I would like to ask what rules does GreenPlum separate it's tables into segments.

Does it evenly separate data into segments or according to block size?

Or depends on other characteristic of the data.

Thanks!

2

2 Answers

1
votes

Two different ways.

  1. Distribution key

Example:

CREATE TABLE foo
(id int, bar text)
DISTRIBUTED BY (id);

This will spread the data the id column. You should pick a column or set of columns that will spread the data evenly across the database. If the table is very large and you join it to another table that is also very large, you may want to distribute both tables by the same keys.

  1. Random

Example:

CREATE TABLE foo
(id int, bar text)
DISTRIBUTED RANDOMLY;

This distributes the data in a random fashion. Use this for small tables or if there isn't a natural key to the table.

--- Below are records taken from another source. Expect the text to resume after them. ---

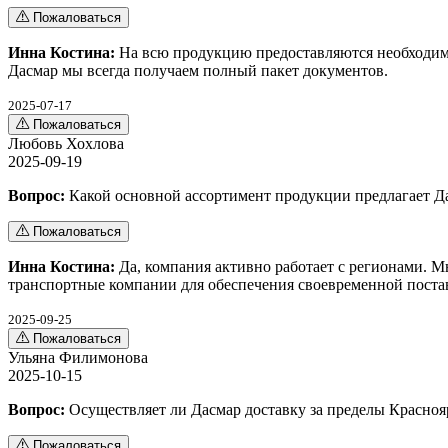
Пожаловаться
Инна Костина:
На всю продукцию предоставляются необходимы
Дасмар мы всегда получаем полный пакет документов.
2025-07-17
Пожаловаться
Любовь Хохлова
2025-09-19
Вопрос:
Какой основной ассортимент продукции предлагает Да
Пожаловаться
Инна Костина:
Да, компания активно работает с регионами. 
транспортные компании для обеспечения своевременной поста
2025-09-25
Пожаловаться
Ульяна Филимонова
2025-10-15
Вопрос:
Осуществляет ли Дасмар доставку за пределы Красноя
Пожаловаться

You can also see how the distribution by using the hidden column "gp_segment_id".

select gp_segment_id, count(*) from foo group by gp_segment_id order by gp_segment_id;
 gp_segment_id | count 
---------------+-------
             0 |  1654
             1 |  1655
             2 |  1665
             3 |  1661
             4 |  1682
             5 |  1683
0
votes

Your data is evenly distributed if there are enough different values in your distribution key. A primary key or a unique key are good candidates for that.

If your distribution key has only a few distinct values, each row with the same value ends up on the same segment. That's an uneven distribution, some segments have to do all the work and others will be idle.

Example: if you chose gender as distribution key, you (usually) end up with 2-3 values: female/male/unknown. Let's leave other possible values aside here. In this scenario you have 2-3 distinct values, and 2-3 different segment databases will hold all rows. Worst case: these 3 segment databases are all on the same physical host.